The data =
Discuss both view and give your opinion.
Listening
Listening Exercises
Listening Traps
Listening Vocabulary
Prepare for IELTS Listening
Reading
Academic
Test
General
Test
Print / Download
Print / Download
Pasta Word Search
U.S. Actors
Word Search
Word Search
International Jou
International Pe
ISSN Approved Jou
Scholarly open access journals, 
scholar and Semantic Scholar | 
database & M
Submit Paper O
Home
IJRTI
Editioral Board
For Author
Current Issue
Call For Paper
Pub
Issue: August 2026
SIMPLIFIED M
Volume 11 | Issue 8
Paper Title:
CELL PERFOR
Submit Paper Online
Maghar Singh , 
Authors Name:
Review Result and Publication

Directions for this task = Please lay out all of the data above as a JSON list of strings, with one string for each line and any blank lines left out.

Answer box =
[
  "Discuss both view and give your opinion.",
  "Listening",
  "Listening Exercises",
  "Listening Traps",
  "Listening Vocabulary",
  "Prepare for IELTS Listening",
  "Reading",
  "Academic",
  "Test",
  "General",
  "Test",
  "Print / Download",
  "Print / Download",
  "Pasta Word Search",
  "U.S. Actors",
  "Word Search",
  "Word Search",
  "International Jou",
  "International Pe",
  "ISSN Approved Jou",
  "Scholarly open access journals, ",
  "scholar and Semantic Scholar | ",
  "database & M",
  "Submit Paper O",
  "Home",
  "IJRTI",
  "Editioral Board",
  "For Author",
  "Current Issue",
  "Call For Paper",
  "Pub",
  "Issue: August 2026",
  "SIMPLIFIED M",
  "Volume 11 | Issue 8",
  "Paper Title:",
  "CELL PERFOR",
  "Submit Paper Online",
  "Maghar Singh , ",
  "Authors Name:",
  "Review Result and Publication"
]